● **Dataset records**:
======
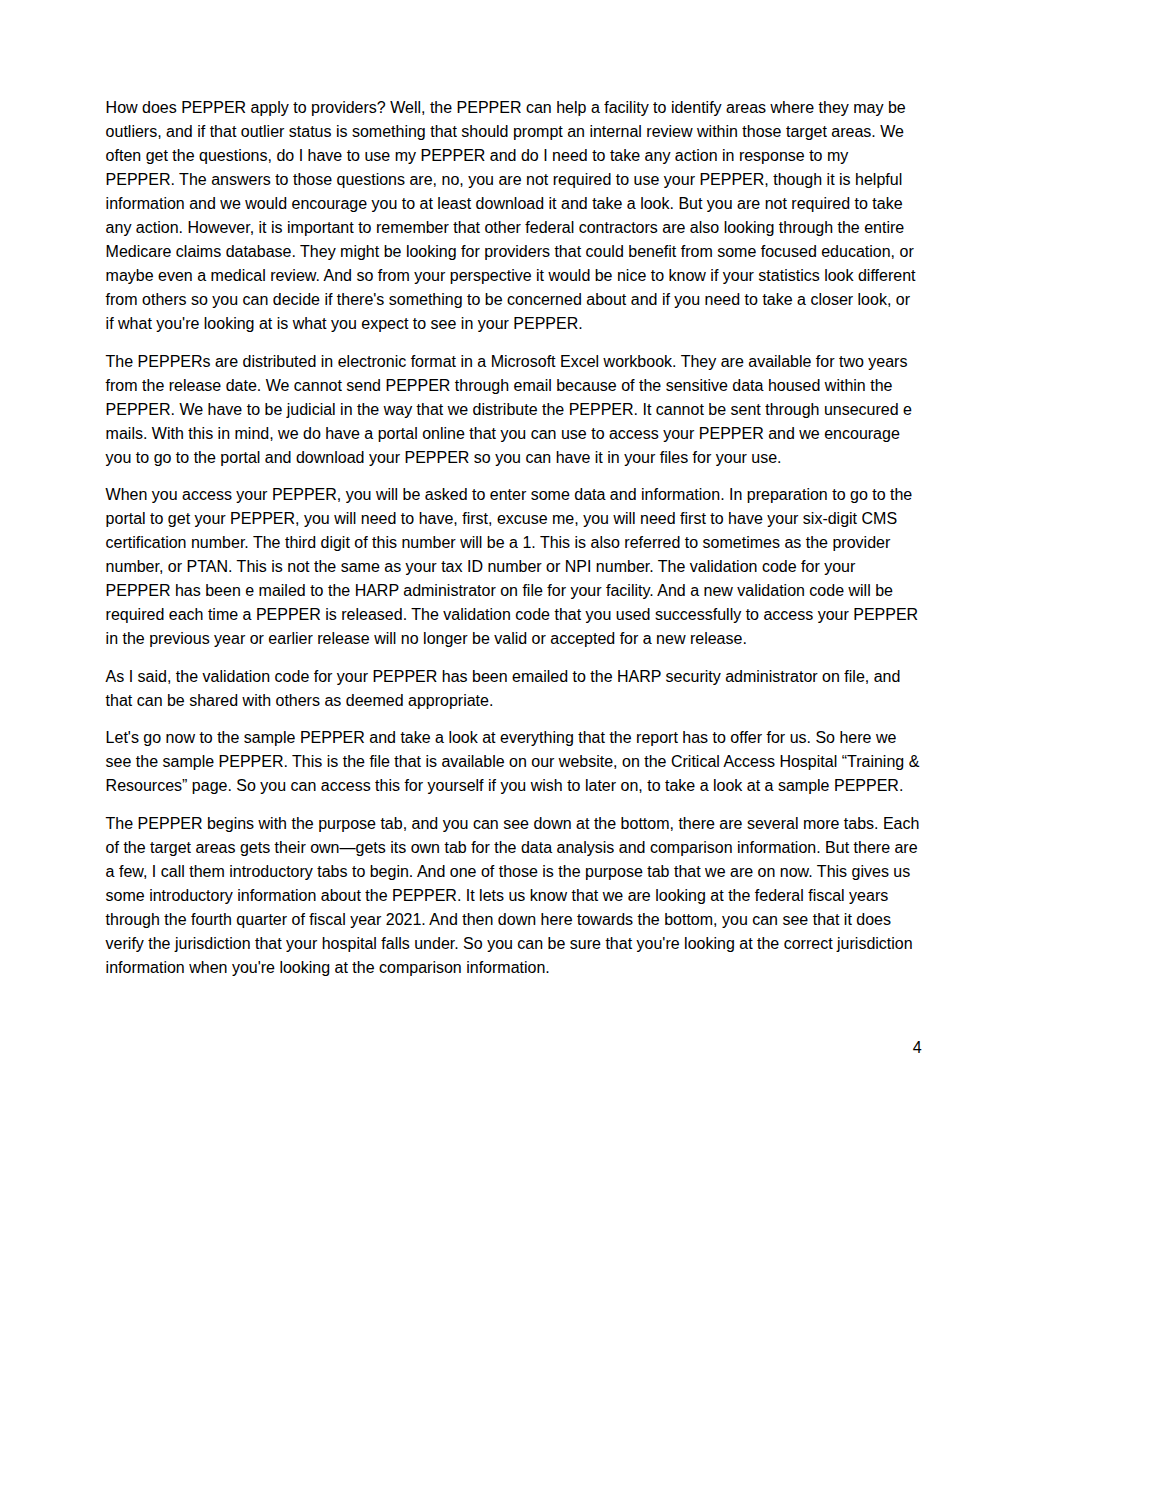How does PEPPER apply to providers? Well, the PEPPER can help a facility to identify areas where they may be outliers, and if that outlier status is something that should prompt an internal review within those target areas. We often get the questions, do I have to use my PEPPER and do I need to take any action in response to my PEPPER. The answers to those questions are, no, you are not required to use your PEPPER, though it is helpful information and we would encourage you to at least download it and take a look. But you are not required to take any action. However, it is important to remember that other federal contractors are also looking through the entire Medicare claims database. They might be looking for providers that could benefit from some focused education, or maybe even a medical review. And so from your perspective it would be nice to know if your statistics look different from others so you can decide if there's something to be concerned about and if you need to take a closer look, or if what you're looking at is what you expect to see in your PEPPER.
The PEPPERs are distributed in electronic format in a Microsoft Excel workbook. They are available for two years from the release date. We cannot send PEPPER through email because of the sensitive data housed within the PEPPER. We have to be judicial in the way that we distribute the PEPPER. It cannot be sent through unsecured e mails. With this in mind, we do have a portal online that you can use to access your PEPPER and we encourage you to go to the portal and download your PEPPER so you can have it in your files for your use.
When you access your PEPPER, you will be asked to enter some data and information. In preparation to go to the portal to get your PEPPER, you will need to have, first, excuse me, you will need first to have your six-digit CMS certification number. The third digit of this number will be a 1. This is also referred to sometimes as the provider number, or PTAN. This is not the same as your tax ID number or NPI number. The validation code for your PEPPER has been e mailed to the HARP administrator on file for your facility. And a new validation code will be required each time a PEPPER is released. The validation code that you used successfully to access your PEPPER in the previous year or earlier release will no longer be valid or accepted for a new release.
As I said, the validation code for your PEPPER has been emailed to the HARP security administrator on file, and that can be shared with others as deemed appropriate.
Let's go now to the sample PEPPER and take a look at everything that the report has to offer for us. So here we see the sample PEPPER. This is the file that is available on our website, on the Critical Access Hospital “Training & Resources” page. So you can access this for yourself if you wish to later on, to take a look at a sample PEPPER.
The PEPPER begins with the purpose tab, and you can see down at the bottom, there are several more tabs. Each of the target areas gets their own—gets its own tab for the data analysis and comparison information. But there are a few, I call them introductory tabs to begin. And one of those is the purpose tab that we are on now. This gives us some introductory information about the PEPPER. It lets us know that we are looking at the federal fiscal years through the fourth quarter of fiscal year 2021. And then down here towards the bottom, you can see that it does verify the jurisdiction that your hospital falls under. So you can be sure that you're looking at the correct jurisdiction information when you're looking at the comparison information.
4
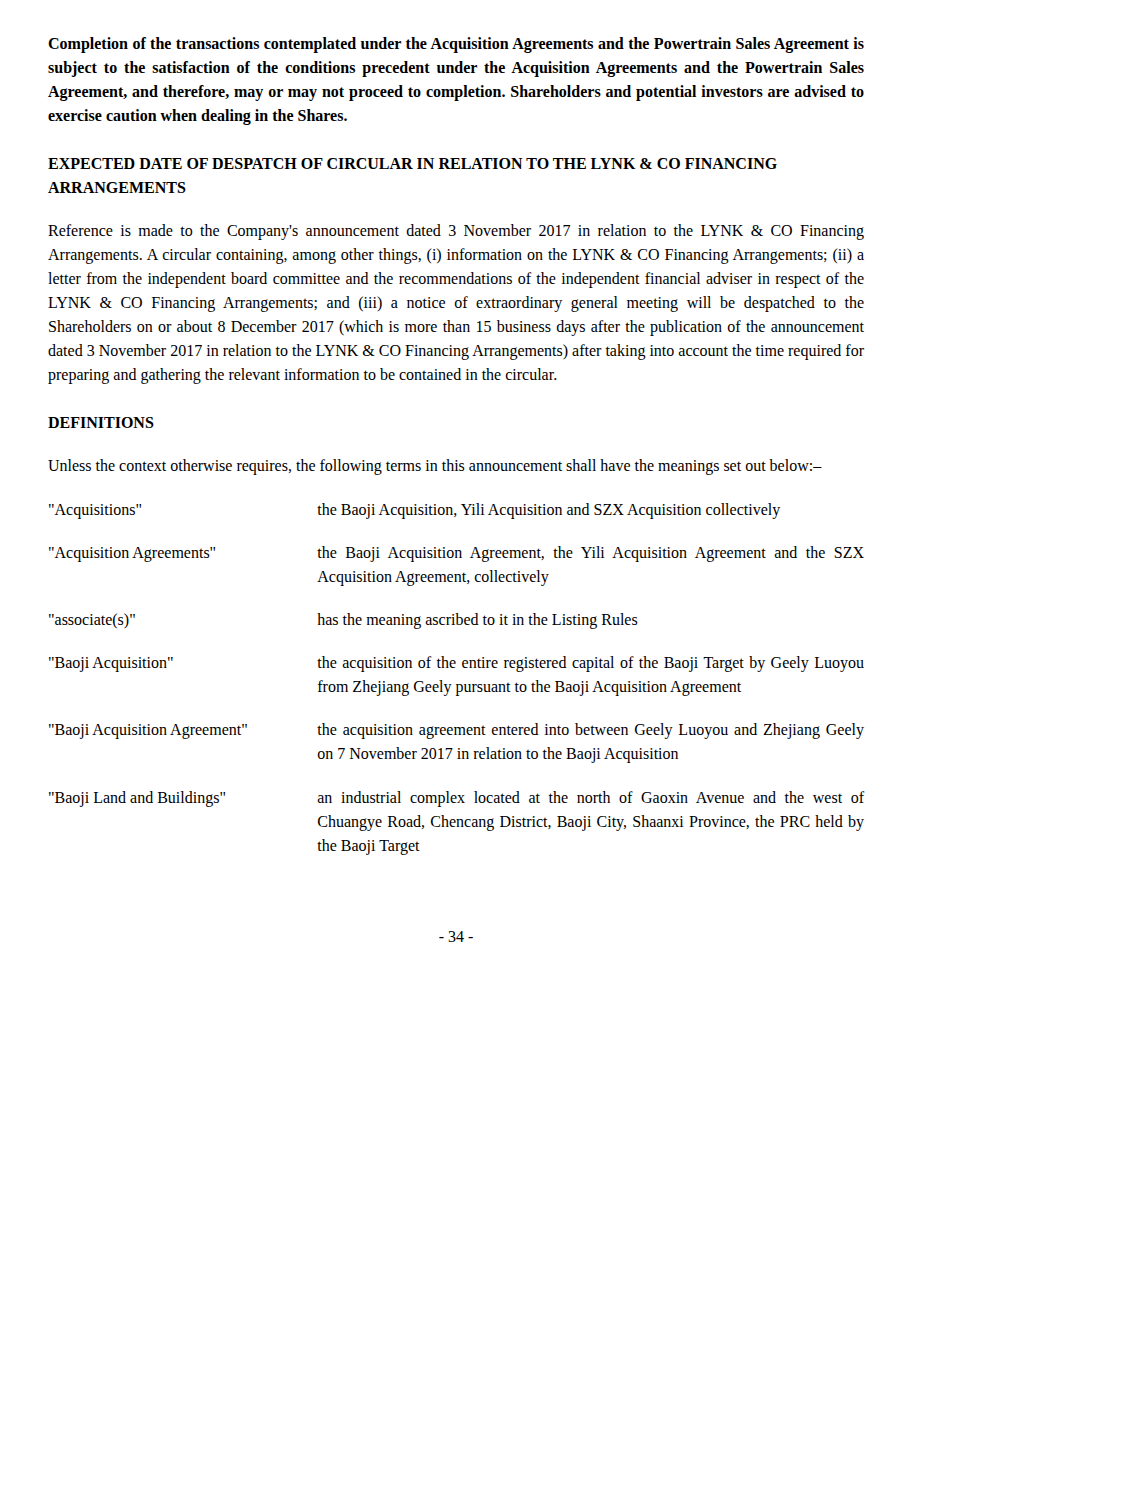Completion of the transactions contemplated under the Acquisition Agreements and the Powertrain Sales Agreement is subject to the satisfaction of the conditions precedent under the Acquisition Agreements and the Powertrain Sales Agreement, and therefore, may or may not proceed to completion. Shareholders and potential investors are advised to exercise caution when dealing in the Shares.
EXPECTED DATE OF DESPATCH OF CIRCULAR IN RELATION TO THE LYNK & CO FINANCING ARRANGEMENTS
Reference is made to the Company's announcement dated 3 November 2017 in relation to the LYNK & CO Financing Arrangements. A circular containing, among other things, (i) information on the LYNK & CO Financing Arrangements; (ii) a letter from the independent board committee and the recommendations of the independent financial adviser in respect of the LYNK & CO Financing Arrangements; and (iii) a notice of extraordinary general meeting will be despatched to the Shareholders on or about 8 December 2017 (which is more than 15 business days after the publication of the announcement dated 3 November 2017 in relation to the LYNK & CO Financing Arrangements) after taking into account the time required for preparing and gathering the relevant information to be contained in the circular.
DEFINITIONS
Unless the context otherwise requires, the following terms in this announcement shall have the meanings set out below:–
| "Acquisitions" | the Baoji Acquisition, Yili Acquisition and SZX Acquisition collectively |
| "Acquisition Agreements" | the Baoji Acquisition Agreement, the Yili Acquisition Agreement and the SZX Acquisition Agreement, collectively |
| "associate(s)" | has the meaning ascribed to it in the Listing Rules |
| "Baoji Acquisition" | the acquisition of the entire registered capital of the Baoji Target by Geely Luoyou from Zhejiang Geely pursuant to the Baoji Acquisition Agreement |
| "Baoji Acquisition Agreement" | the acquisition agreement entered into between Geely Luoyou and Zhejiang Geely on 7 November 2017 in relation to the Baoji Acquisition |
| "Baoji Land and Buildings" | an industrial complex located at the north of Gaoxin Avenue and the west of Chuangye Road, Chencang District, Baoji City, Shaanxi Province, the PRC held by the Baoji Target |
- 34 -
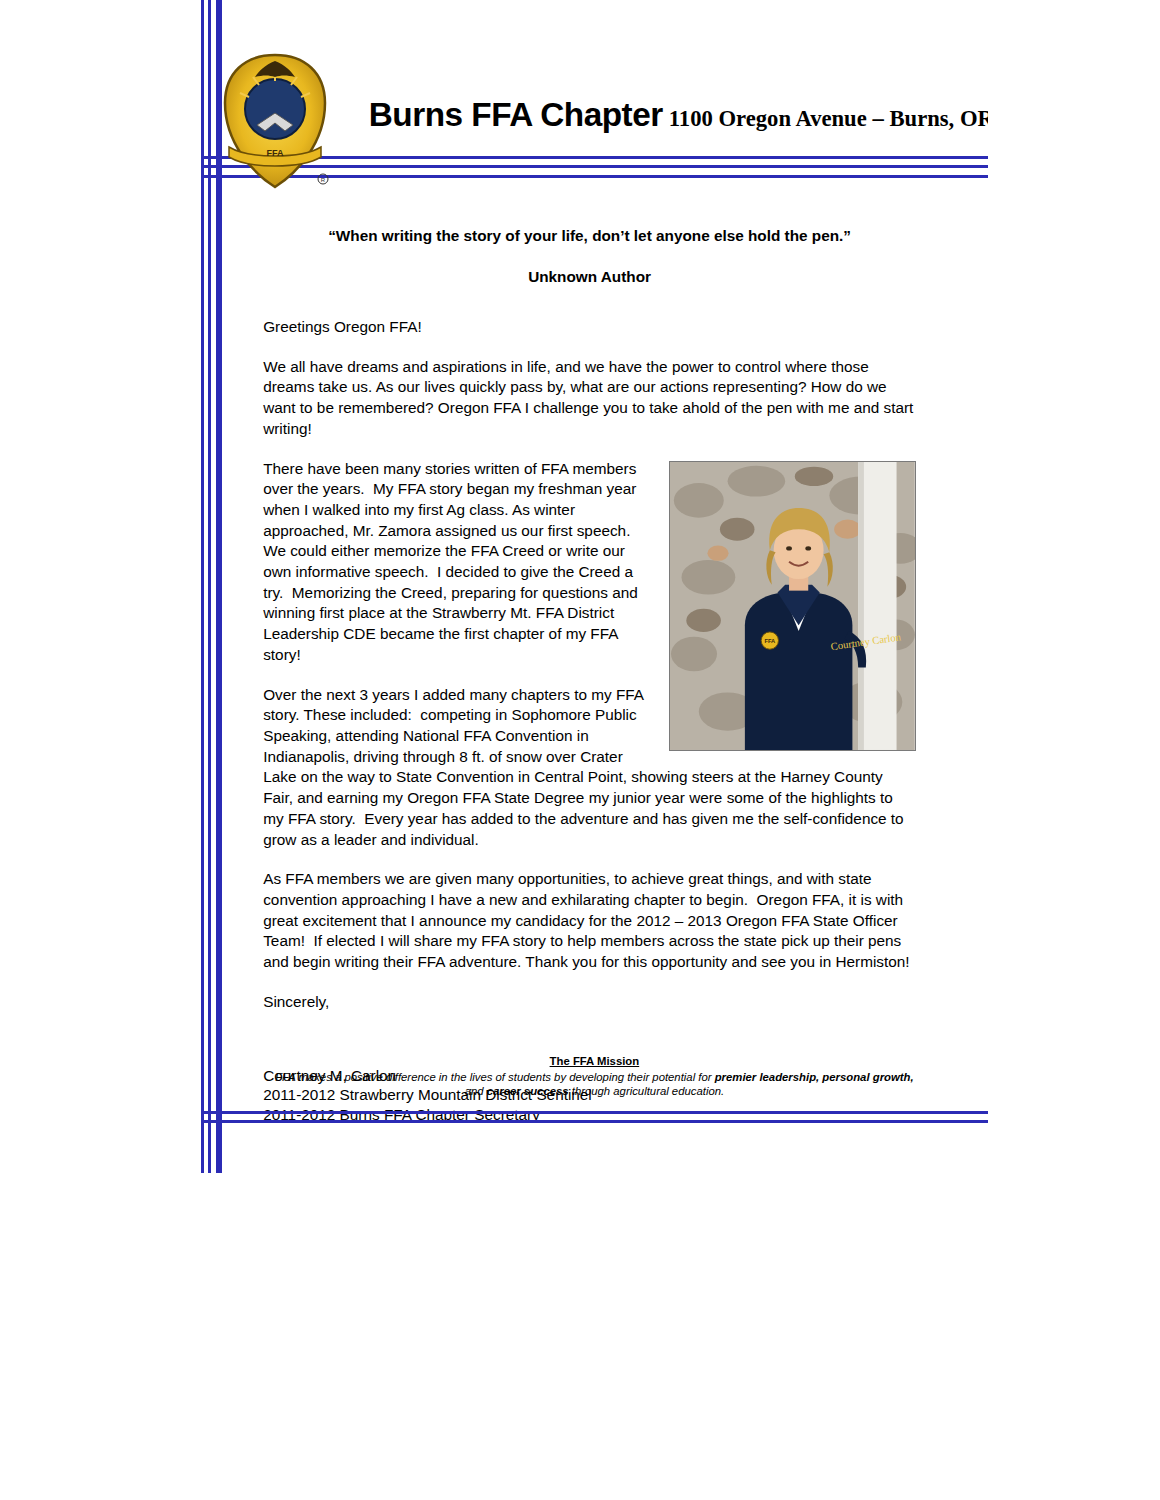FFA R
Burns FFA Chapter 1100 Oregon Avenue – Burns, OR 97720
“When writing the story of your life, don’t let anyone else hold the pen.”
Unknown Author
Greetings Oregon FFA!
We all have dreams and aspirations in life, and we have the power to control where those dreams take us. As our lives quickly pass by, what are our actions representing? How do we want to be remembered? Oregon FFA I challenge you to take ahold of the pen with me and start writing!
Courtney Carlon FFA
There have been many stories written of FFA members over the years. My FFA story began my freshman year when I walked into my first Ag class. As winter approached, Mr. Zamora assigned us our first speech. We could either memorize the FFA Creed or write our own informative speech. I decided to give the Creed a try. Memorizing the Creed, preparing for questions and winning first place at the Strawberry Mt. FFA District Leadership CDE became the first chapter of my FFA story!
Over the next 3 years I added many chapters to my FFA story. These included: competing in Sophomore Public Speaking, attending National FFA Convention in Indianapolis, driving through 8 ft. of snow over Crater Lake on the way to State Convention in Central Point, showing steers at the Harney County Fair, and earning my Oregon FFA State Degree my junior year were some of the highlights to my FFA story. Every year has added to the adventure and has given me the self-confidence to grow as a leader and individual.
As FFA members we are given many opportunities, to achieve great things, and with state convention approaching I have a new and exhilarating chapter to begin. Oregon FFA, it is with great excitement that I announce my candidacy for the 2012 – 2013 Oregon FFA State Officer Team! If elected I will share my FFA story to help members across the state pick up their pens and begin writing their FFA adventure. Thank you for this opportunity and see you in Hermiston!
Sincerely,
Courtney M. Carlon
2011-2012 Strawberry Mountain District Sentinel
2011-2012 Burns FFA Chapter Secretary
The FFA Mission FFA makes a positive difference in the lives of students by developing their potential for premier leadership, personal growth, and career success through agricultural education.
======
● **What to produce**:
Type the listing above out again exactly, and omit all pictures.

● **Your solution**:
How does PEPPER apply to providers? Well, the PEPPER can help a facility to identify areas where they may be outliers, and if that outlier status is something that should prompt an internal review within those target areas. We often get the questions, do I have to use my PEPPER and do I need to take any action in response to my PEPPER. The answers to those questions are, no, you are not required to use your PEPPER, though it is helpful information and we would encourage you to at least download it and take a look. But you are not required to take any action. However, it is important to remember that other federal contractors are also looking through the entire Medicare claims database. They might be looking for providers that could benefit from some focused education, or maybe even a medical review. And so from your perspective it would be nice to know if your statistics look different from others so you can decide if there's something to be concerned about and if you need to take a closer look, or if what you're looking at is what you expect to see in your PEPPER.
The PEPPERs are distributed in electronic format in a Microsoft Excel workbook. They are available for two years from the release date. We cannot send PEPPER through email because of the sensitive data housed within the PEPPER. We have to be judicial in the way that we distribute the PEPPER. It cannot be sent through unsecured e mails. With this in mind, we do have a portal online that you can use to access your PEPPER and we encourage you to go to the portal and download your PEPPER so you can have it in your files for your use.
When you access your PEPPER, you will be asked to enter some data and information. In preparation to go to the portal to get your PEPPER, you will need to have, first, excuse me, you will need first to have your six-digit CMS certification number. The third digit of this number will be a 1. This is also referred to sometimes as the provider number, or PTAN. This is not the same as your tax ID number or NPI number. The validation code for your PEPPER has been e mailed to the HARP administrator on file for your facility. And a new validation code will be required each time a PEPPER is released. The validation code that you used successfully to access your PEPPER in the previous year or earlier release will no longer be valid or accepted for a new release.
As I said, the validation code for your PEPPER has been emailed to the HARP security administrator on file, and that can be shared with others as deemed appropriate.
Let's go now to the sample PEPPER and take a look at everything that the report has to offer for us. So here we see the sample PEPPER. This is the file that is available on our website, on the Critical Access Hospital “Training & Resources” page. So you can access this for yourself if you wish to later on, to take a look at a sample PEPPER.
The PEPPER begins with the purpose tab, and you can see down at the bottom, there are several more tabs. Each of the target areas gets their own—gets its own tab for the data analysis and comparison information. But there are a few, I call them introductory tabs to begin. And one of those is the purpose tab that we are on now. This gives us some introductory information about the PEPPER. It lets us know that we are looking at the federal fiscal years through the fourth quarter of fiscal year 2021. And then down here towards the bottom, you can see that it does verify the jurisdiction that your hospital falls under. So you can be sure that you're looking at the correct jurisdiction information when you're looking at the comparison information.
4
Completion of the transactions contemplated under the Acquisition Agreements and the Powertrain Sales Agreement is subject to the satisfaction of the conditions precedent under the Acquisition Agreements and the Powertrain Sales Agreement, and therefore, may or may not proceed to completion. Shareholders and potential investors are advised to exercise caution when dealing in the Shares.
EXPECTED DATE OF DESPATCH OF CIRCULAR IN RELATION TO THE LYNK & CO FINANCING ARRANGEMENTS
Reference is made to the Company's announcement dated 3 November 2017 in relation to the LYNK & CO Financing Arrangements. A circular containing, among other things, (i) information on the LYNK & CO Financing Arrangements; (ii) a letter from the independent board committee and the recommendations of the independent financial adviser in respect of the LYNK & CO Financing Arrangements; and (iii) a notice of extraordinary general meeting will be despatched to the Shareholders on or about 8 December 2017 (which is more than 15 business days after the publication of the announcement dated 3 November 2017 in relation to the LYNK & CO Financing Arrangements) after taking into account the time required for preparing and gathering the relevant information to be contained in the circular.
DEFINITIONS
Unless the context otherwise requires, the following terms in this announcement shall have the meanings set out below:–
| "Acquisitions" | the Baoji Acquisition, Yili Acquisition and SZX Acquisition collectively |
| "Acquisition Agreements" | the Baoji Acquisition Agreement, the Yili Acquisition Agreement and the SZX Acquisition Agreement, collectively |
| "associate(s)" | has the meaning ascribed to it in the Listing Rules |
| "Baoji Acquisition" | the acquisition of the entire registered capital of the Baoji Target by Geely Luoyou from Zhejiang Geely pursuant to the Baoji Acquisition Agreement |
| "Baoji Acquisition Agreement" | the acquisition agreement entered into between Geely Luoyou and Zhejiang Geely on 7 November 2017 in relation to the Baoji Acquisition |
| "Baoji Land and Buildings" | an industrial complex located at the north of Gaoxin Avenue and the west of Chuangye Road, Chencang District, Baoji City, Shaanxi Province, the PRC held by the Baoji Target |
- 34 -
FFA R
Burns FFA Chapter 1100 Oregon Avenue – Burns, OR 97720
“When writing the story of your life, don’t let anyone else hold the pen.”
Unknown Author
Greetings Oregon FFA!
We all have dreams and aspirations in life, and we have the power to control where those dreams take us. As our lives quickly pass by, what are our actions representing? How do we want to be remembered? Oregon FFA I challenge you to take ahold of the pen with me and start writing!
Courtney Carlon FFA
There have been many stories written of FFA members over the years. My FFA story began my freshman year when I walked into my first Ag class. As winter approached, Mr. Zamora assigned us our first speech. We could either memorize the FFA Creed or write our own informative speech. I decided to give the Creed a try. Memorizing the Creed, preparing for questions and winning first place at the Strawberry Mt. FFA District Leadership CDE became the first chapter of my FFA story!
Over the next 3 years I added many chapters to my FFA story. These included: competing in Sophomore Public Speaking, attending National FFA Convention in Indianapolis, driving through 8 ft. of snow over Crater Lake on the way to State Convention in Central Point, showing steers at the Harney County Fair, and earning my Oregon FFA State Degree my junior year were some of the highlights to my FFA story. Every year has added to the adventure and has given me the self-confidence to grow as a leader and individual.
As FFA members we are given many opportunities, to achieve great things, and with state convention approaching I have a new and exhilarating chapter to begin. Oregon FFA, it is with great excitement that I announce my candidacy for the 2012 – 2013 Oregon FFA State Officer Team! If elected I will share my FFA story to help members across the state pick up their pens and begin writing their FFA adventure. Thank you for this opportunity and see you in Hermiston!
Sincerely,
Courtney M. Carlon
2011-2012 Strawberry Mountain District Sentinel
2011-2012 Burns FFA Chapter Secretary
The FFA Mission FFA makes a positive difference in the lives of students by developing their potential for premier leadership, personal growth, and career success through agricultural education.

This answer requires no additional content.